-- Excerto do texto --
# # # # #

Como Stieg Larsson ajudou a resolver um crime

Em 2010, Jan Stocklassa começou a trabalhar num novo livro. Ia testar a teoria de sintaxe espacial. A pesquisa trocou-lhe as voltas e acabou a investigar o assassinato de Olof Palme, primeiro-ministro sueco, alvejado em 1986. As pistas mais importantes vieram de um aliado improvável: Stieg Larsson, o autor da saga Millennium, falecido em 2004.

Quando Stocklassa pesquisava sobre sintaxe espacial – uma teoria dos anos 70 que defende que a configuração dos espaços pode influenciar o comportamento humano -, chegou a Alf Enerström.

Enerström era médico e, em 2003, disparou contra a polícia, depois de ter recebido ordem de despejo de uma casa onde já tinha ocorrido um assassinato em 1932. A teoria estava provada.

No entanto, Stocklassa deparou-se com o relatório da Comissão de Investigação ao homicídio do primeiro-ministro sueco, Olof Palme, alvejado nas costas, a 28 de fevereiro de 1986, quando regressava a casa com a mulher. Alf Enerström, anti-Palme, aparecia mencionado no relatório, acusado de estar envolvido no crime.

O autor encontrou-se com Enerström e com a ex-mulher deste, Gio Petré, e percebeu que tinha em mãos algo muito maior. Depois, conheceu um bibliotecário que também tinha investigado o envolvimento de Enerström e foi aconselhado a falar com Anna-Lena Lonedius, co-autora de um livro sobre a extrema-direita sueca. Foi ela quem o ajudou a mudar todo o rumo da história.

# # # # #

-- Conteúdo dos dados --
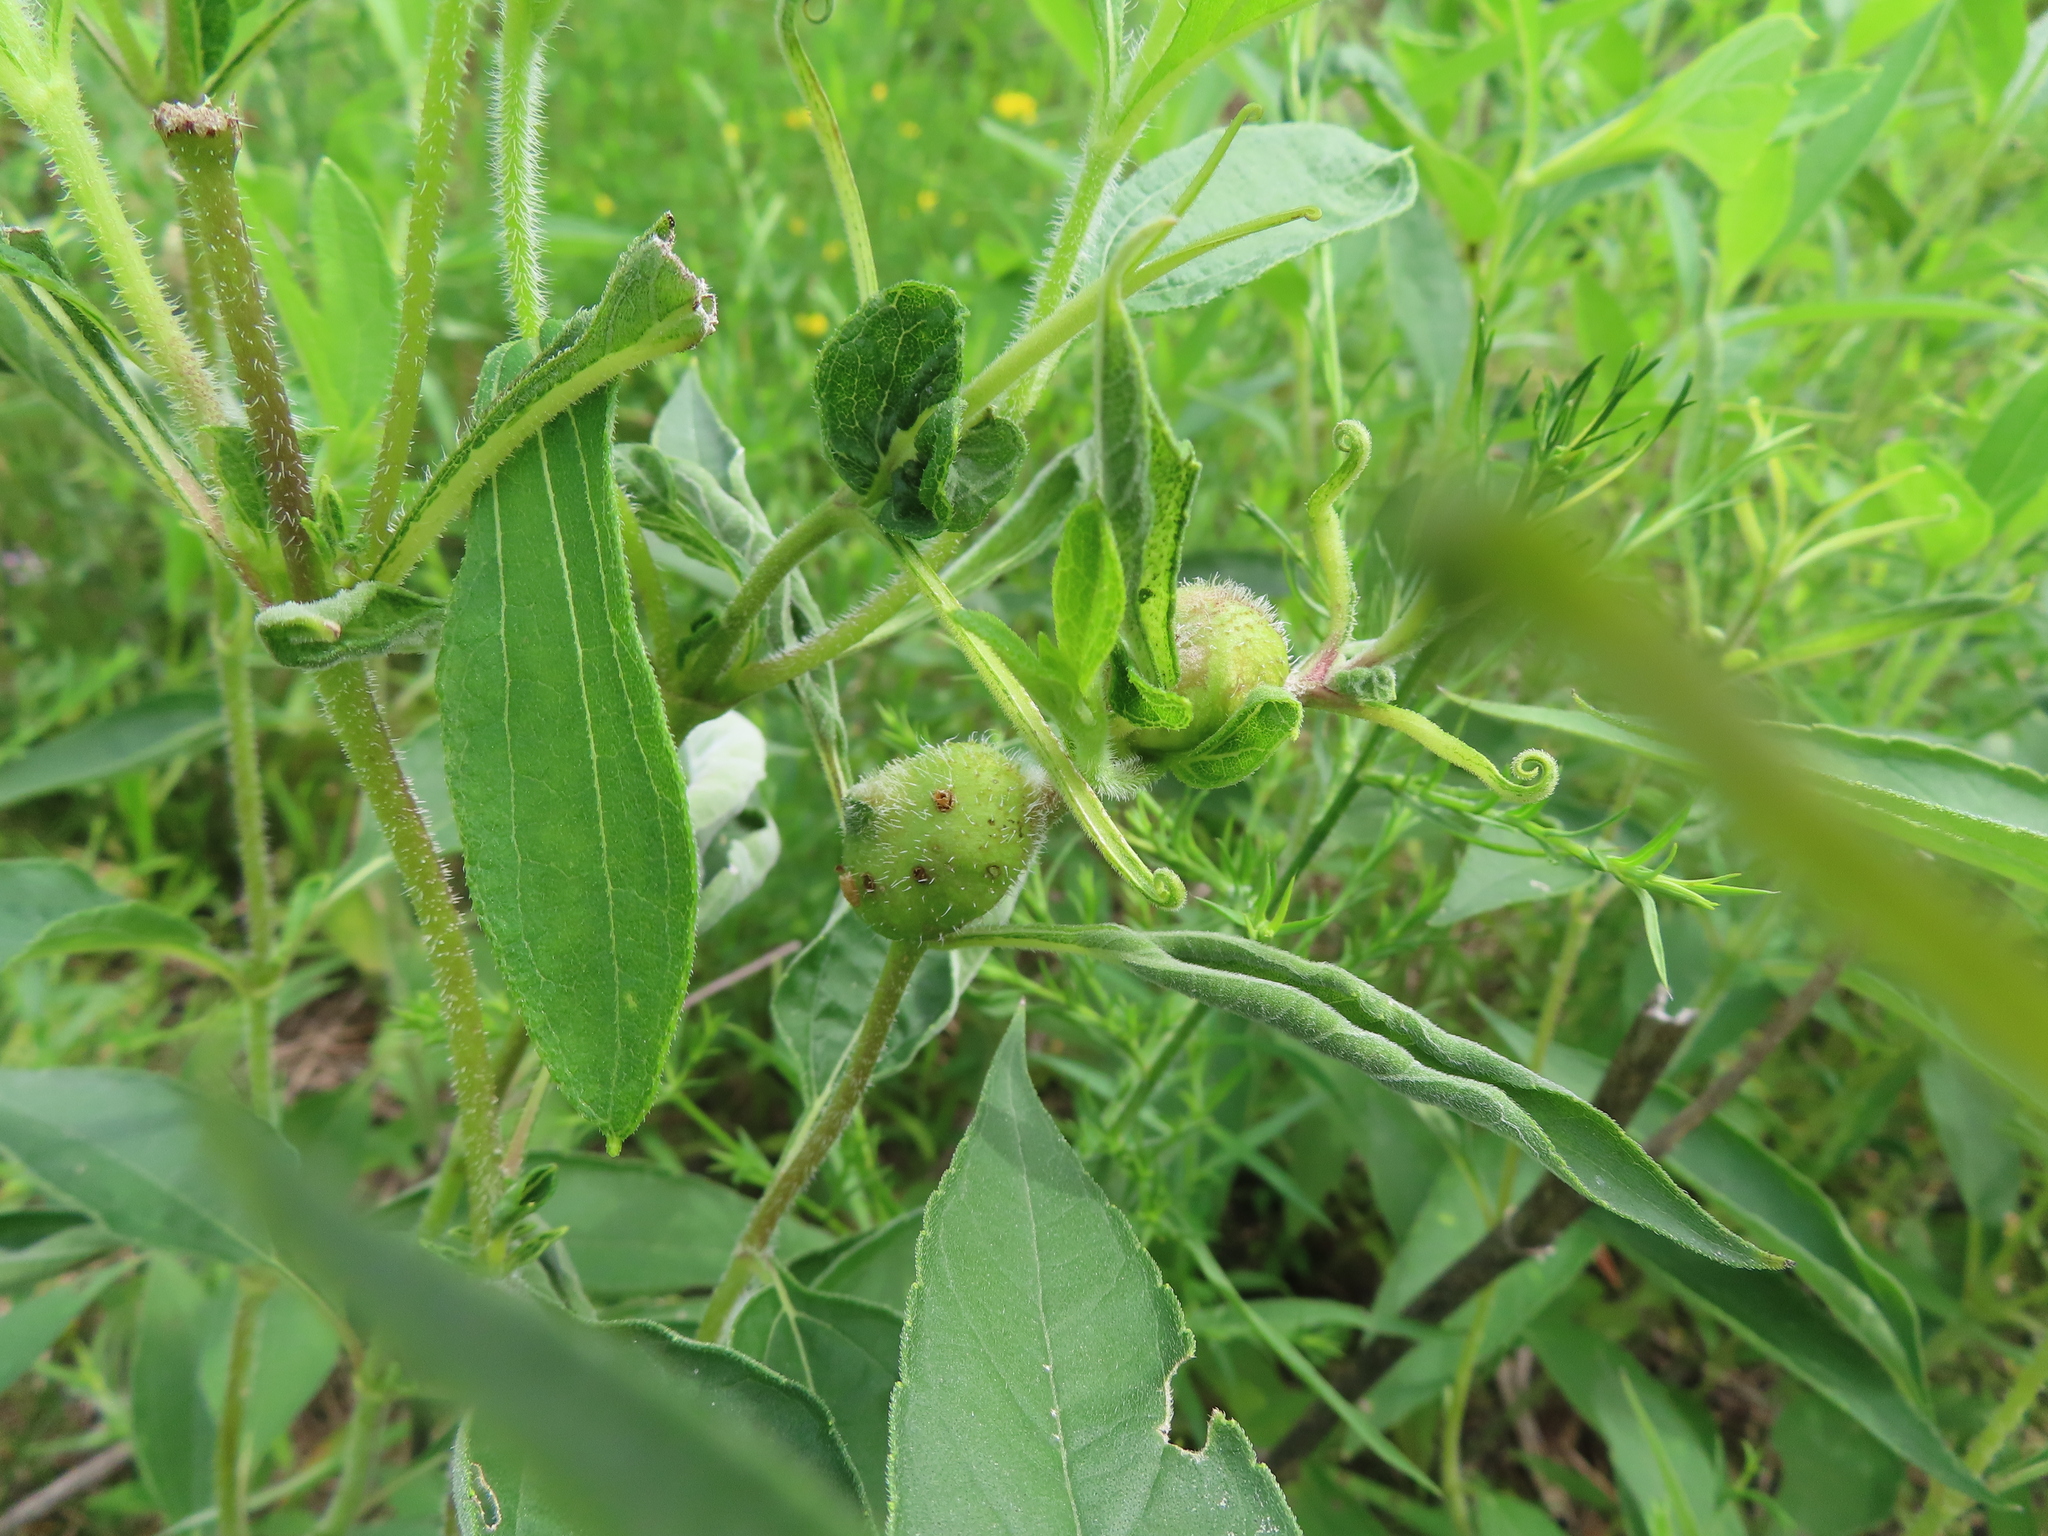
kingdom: Animalia
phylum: Arthropoda
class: Insecta
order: Diptera
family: Cecidomyiidae
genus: Asphondylia
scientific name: Asphondylia helianthiglobulus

# # # # #

-- O que fazer --
[1] Indique se cada afirmação está de acordo com o excerto: (a) Olof Palme foi alvejado em 1986; (b) Stieg Larsson morreu em 2010; (c) Anna-Lena Lonedius era bibliotecária. Responda sim ou não a cada uma e cite as palavras do excerto que o decidem.
[2] Reproduza, por favor, o trecho do excerto que vai de "Em 2010, Jan" até "Millennium, falecido em 2004.", inclusive.

-- Respostas aos exercícios --
[1]
(a) Sim: «alvejado nas costas, a 28 de fevereiro de 1986»
(b) Não: «Stieg Larsson, o autor da saga Millennium, falecido em 2004»
(c) Não: «Anna-Lena Lonedius, co-autora de um livro sobre a extrema-direita sueca»

[2]
Em 2010, Jan Stocklassa começou a trabalhar num novo livro. Ia testar a teoria de sintaxe espacial. A pesquisa trocou-lhe as voltas e acabou a investigar o assassinato de Olof Palme, primeiro-ministro sueco, alvejado em 1986. As pistas mais importantes vieram de um aliado improvável: Stieg Larsson, o autor da saga Millennium, falecido em 2004.